*** Supplied material ***
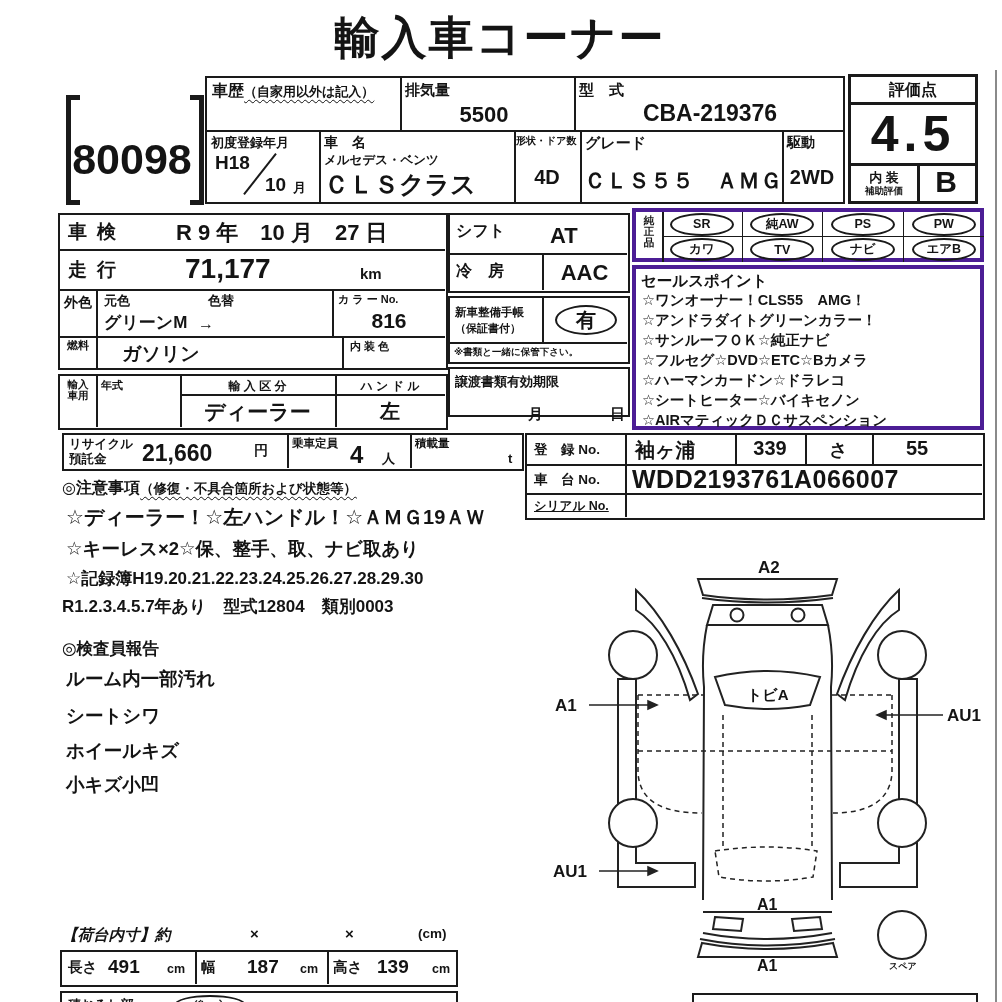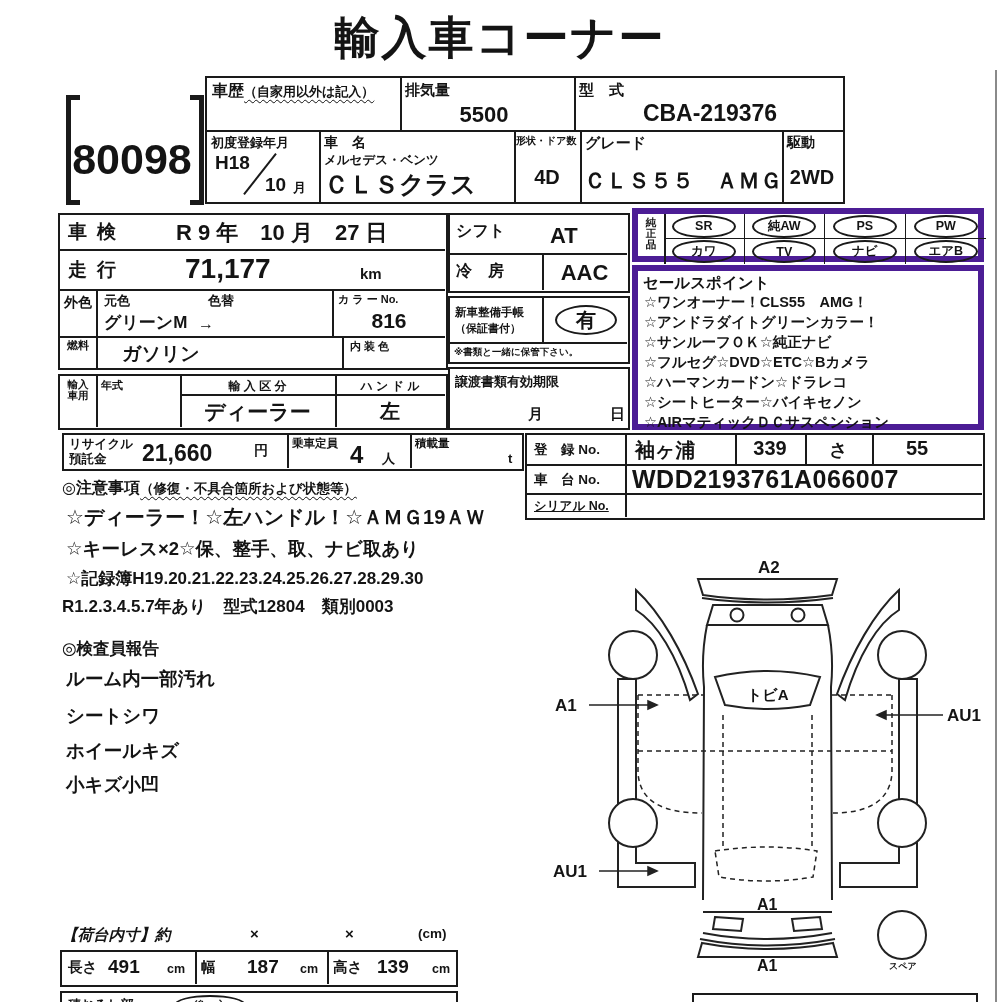"評価点" div.abs { html: none -> <div> <div></div> <div>評価点</div> <div>4.5</div> <div></div> <div></div> <div>内 装</div> <div>補助評価</div> <div>B</div> </div> }
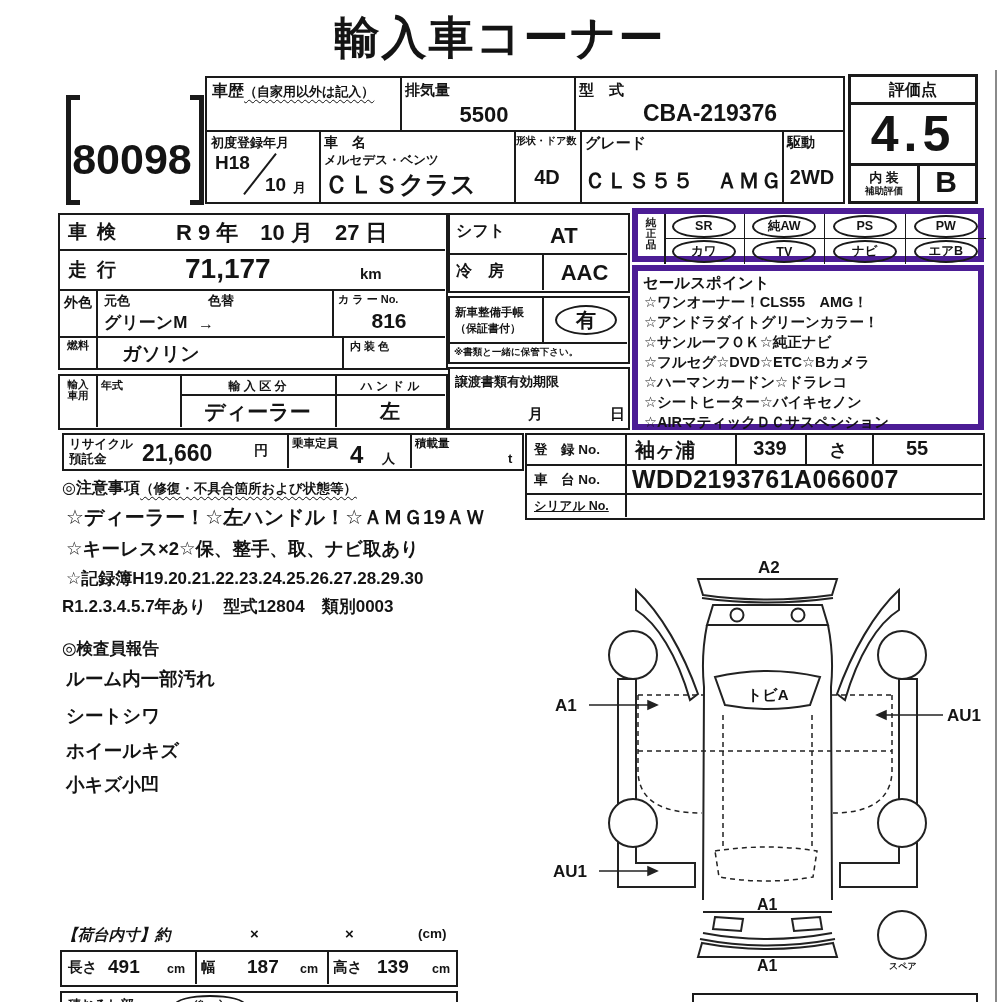"純正品" .box2 { border: 6px solid #4c1d95 -> 4px solid #4c1d95 }
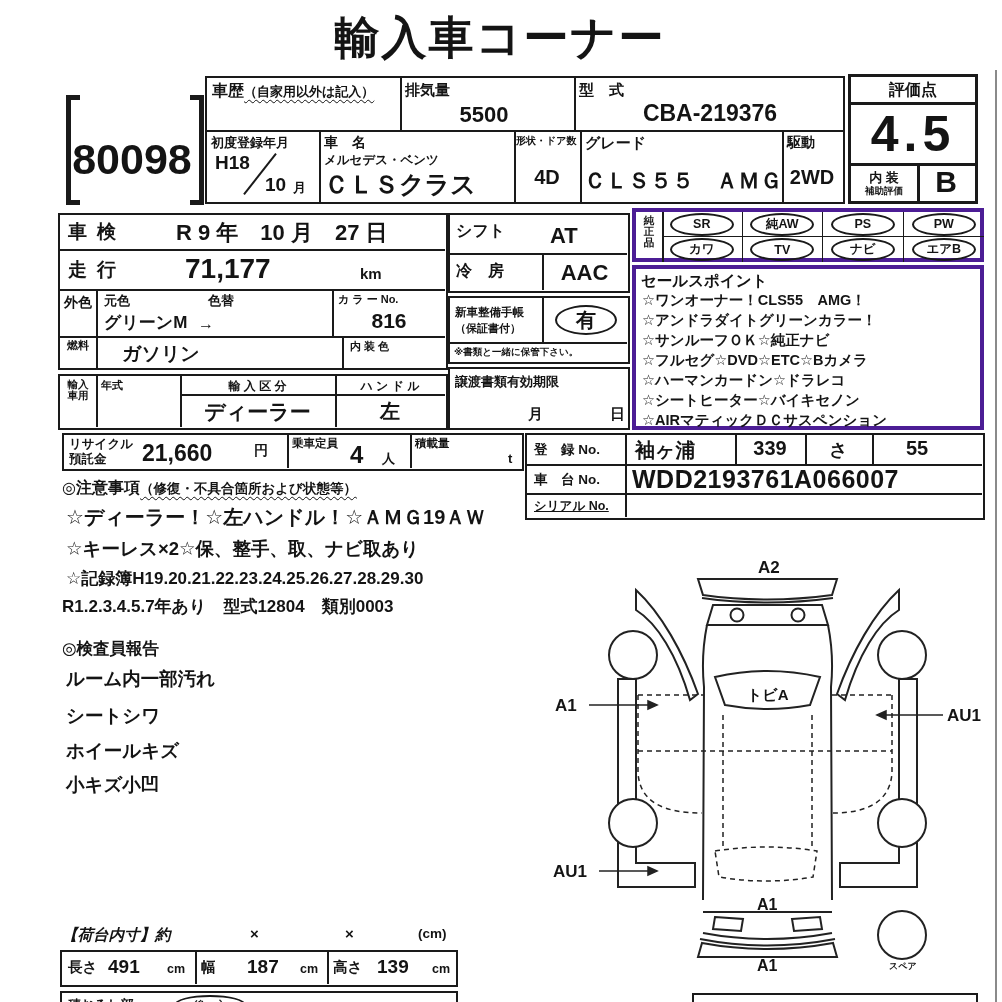"譲渡書類有効期限" div.abs { height: 63px -> 50px }
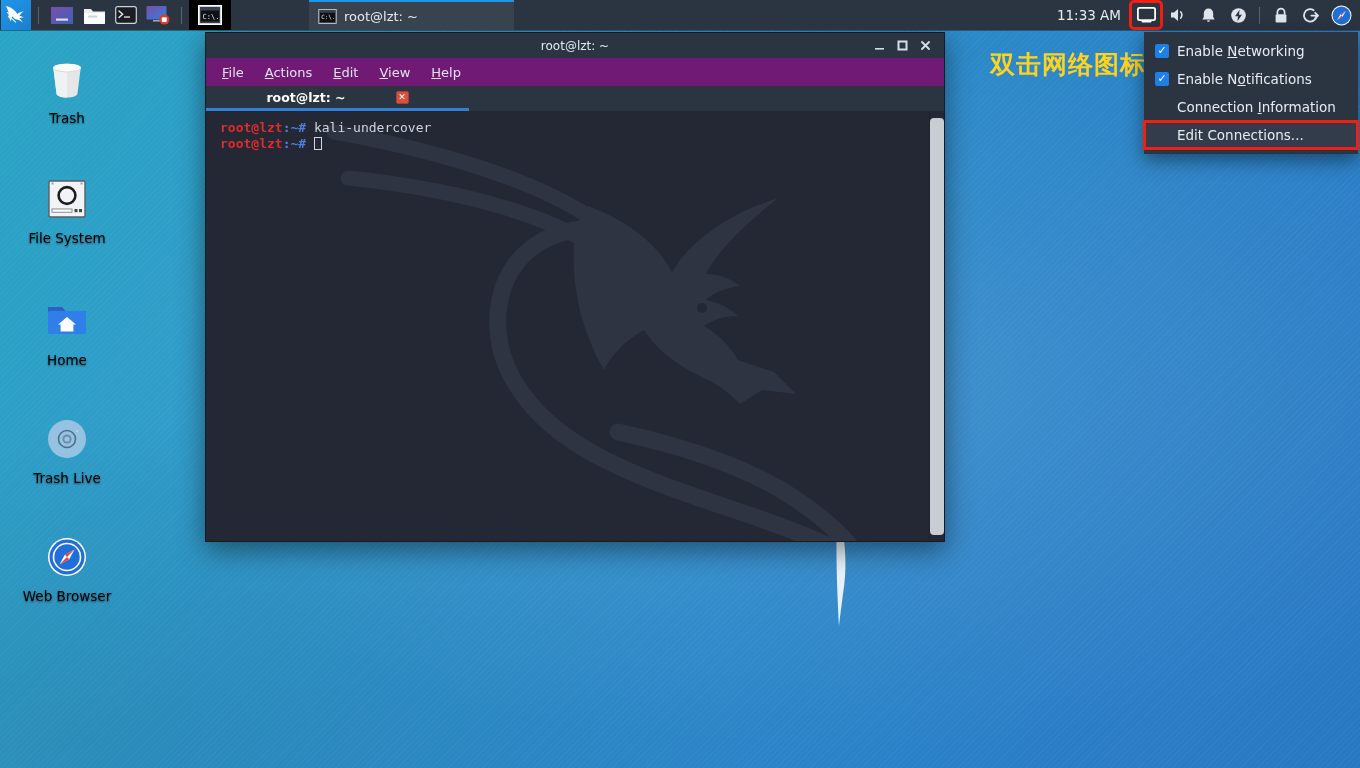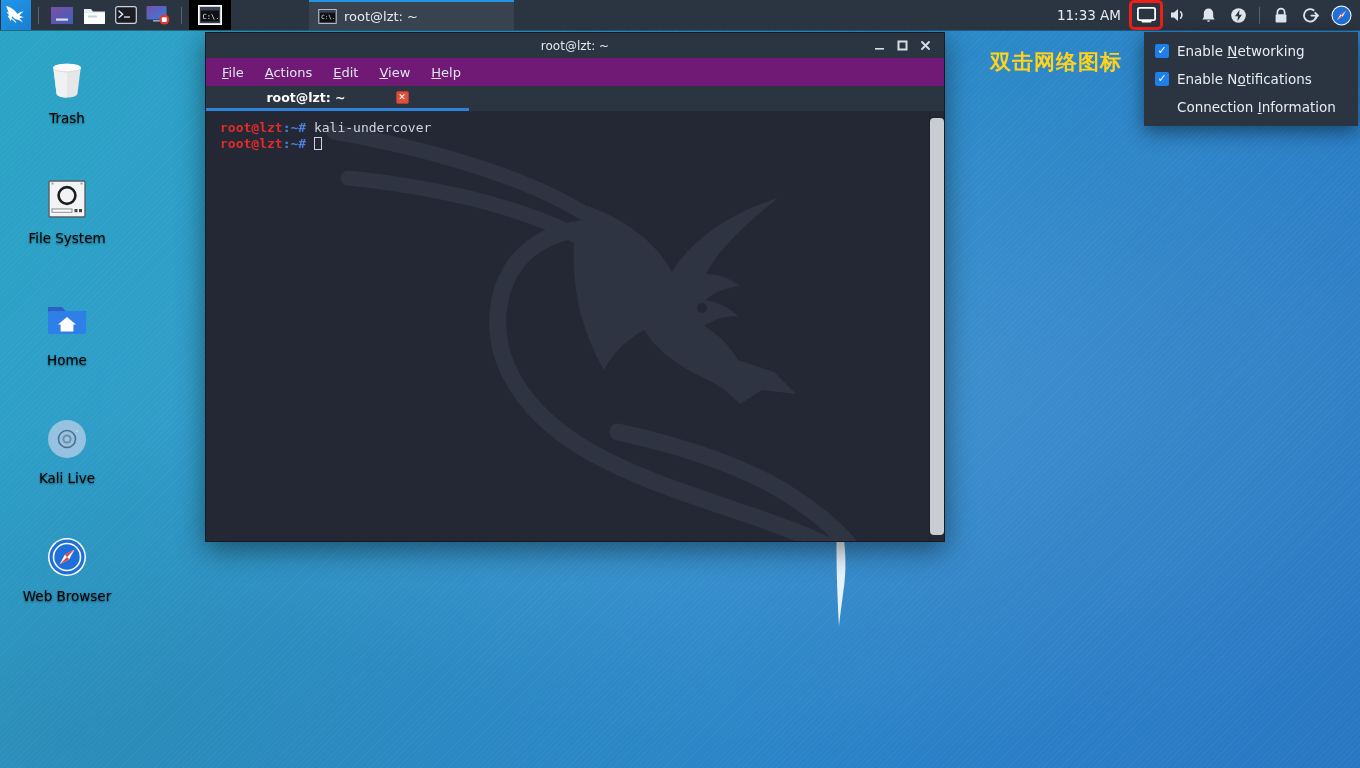"双击网络图标" #annot { font-size: 21px -> 25px }
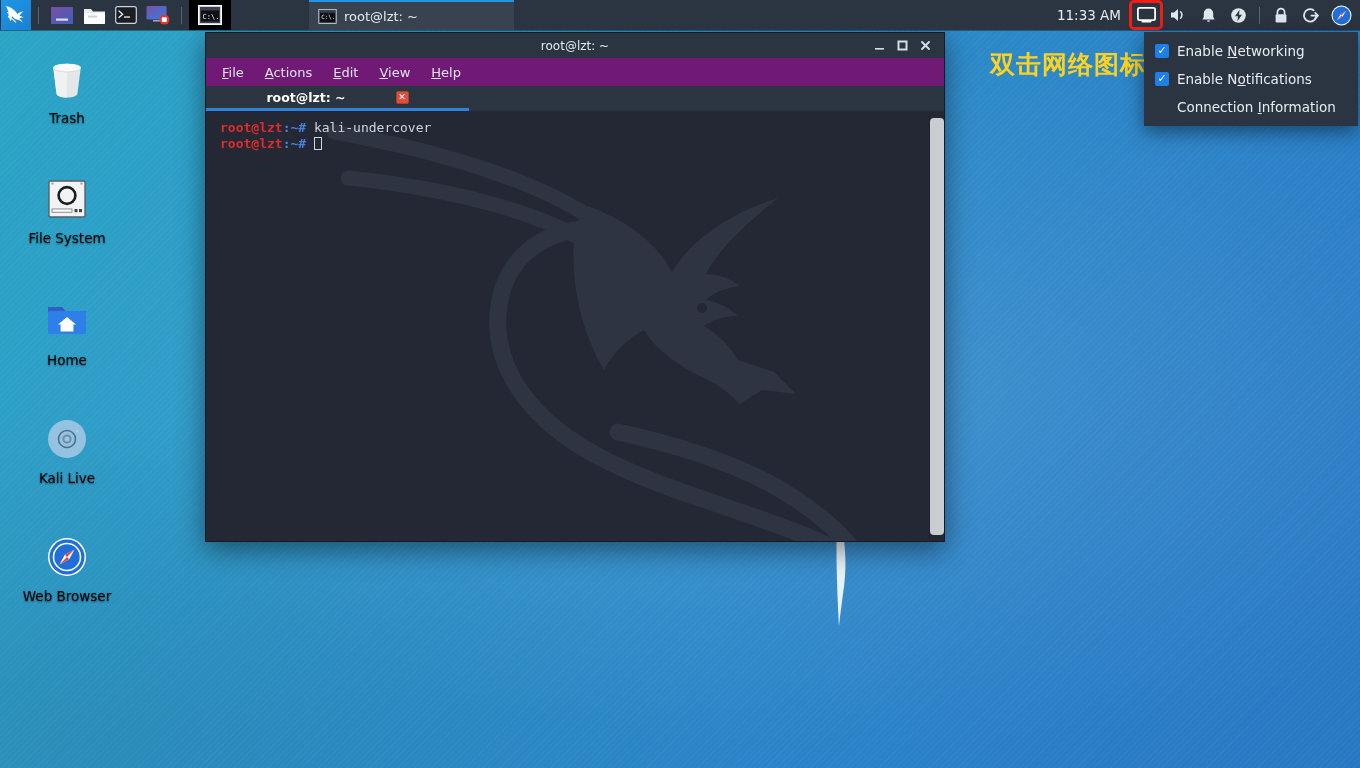"Edit Connections..." div.mi { html: none -> <div> <span></span> <span>Edit Connections...</span> </div> }
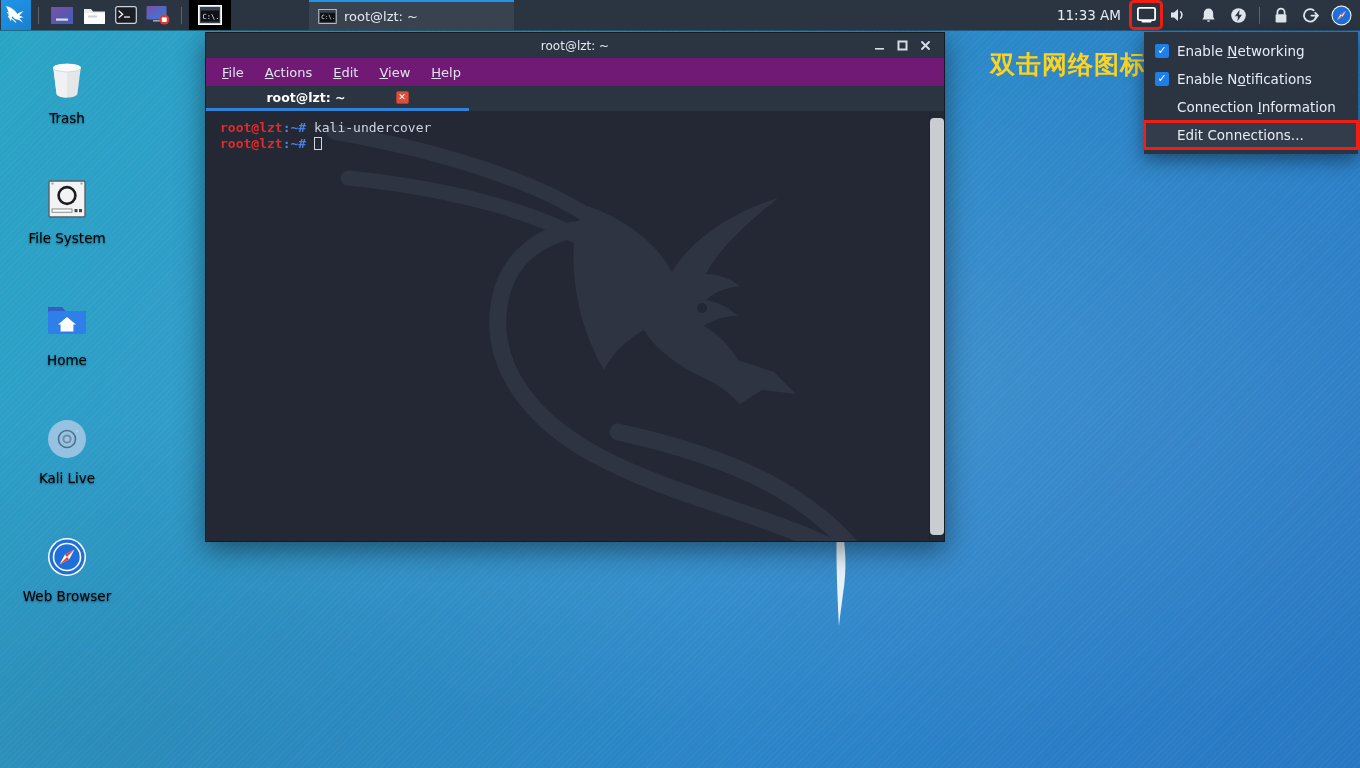"Kali Live" span.label { text: Kali -> Trash }
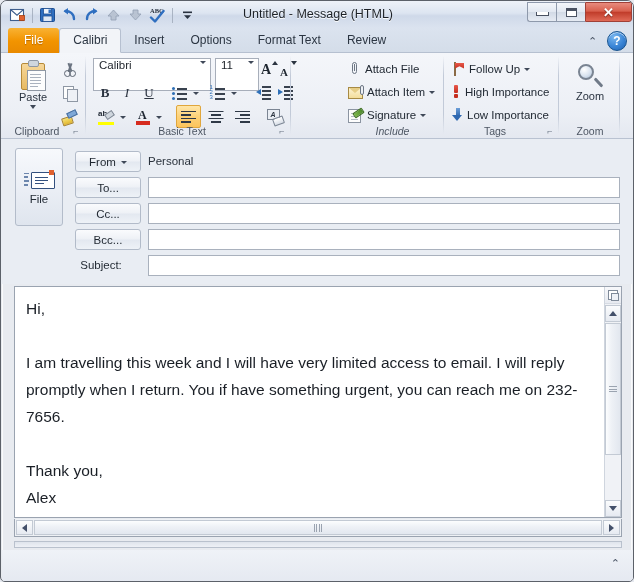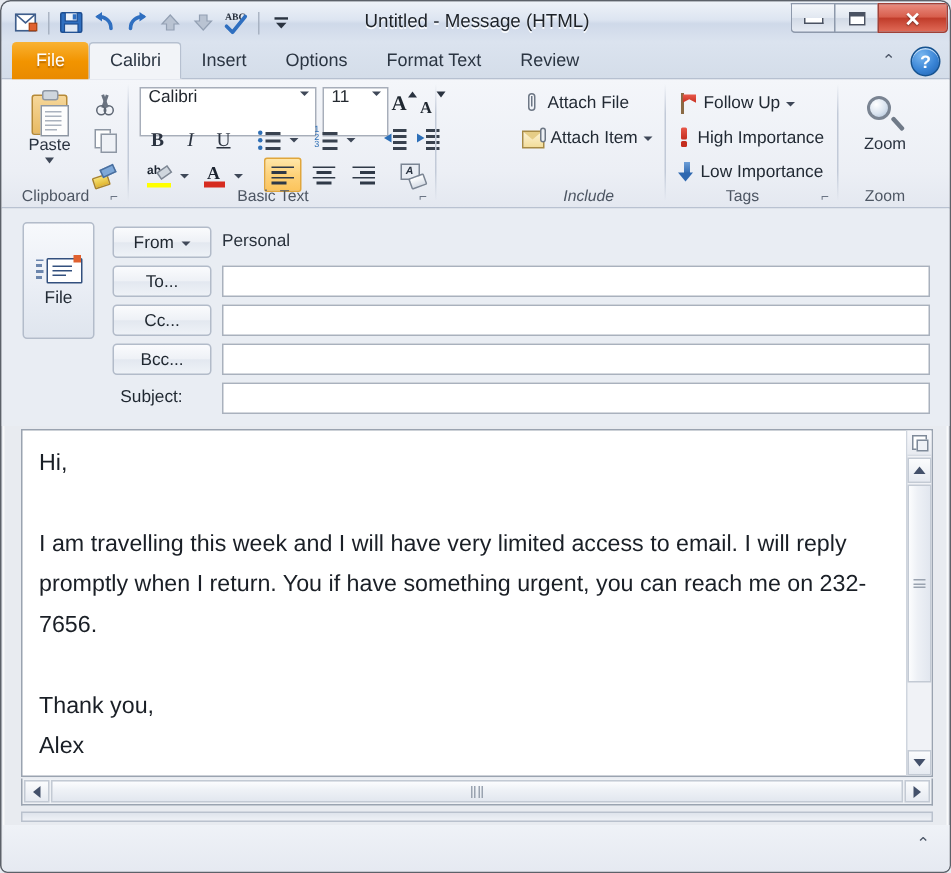"Zoom" div.rgroup { width: 74px -> 60px }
***
• _Task requirements_
Where the line containing "font-size: 21px ->" appears in the entries above, start there and set down every line exactly through the last one, inclusive; omit pictures.

• _Answer for the task_
"双击网络图标" #annot { font-size: 21px -> 25px }
"Edit Connections..." div.mi { html: none -> <div> <span></span> <span>Edit Connections...</span> </div> }
"Kali Live" span.label { text: Kali -> Trash }
"Zoom" div.rgroup { width: 74px -> 60px }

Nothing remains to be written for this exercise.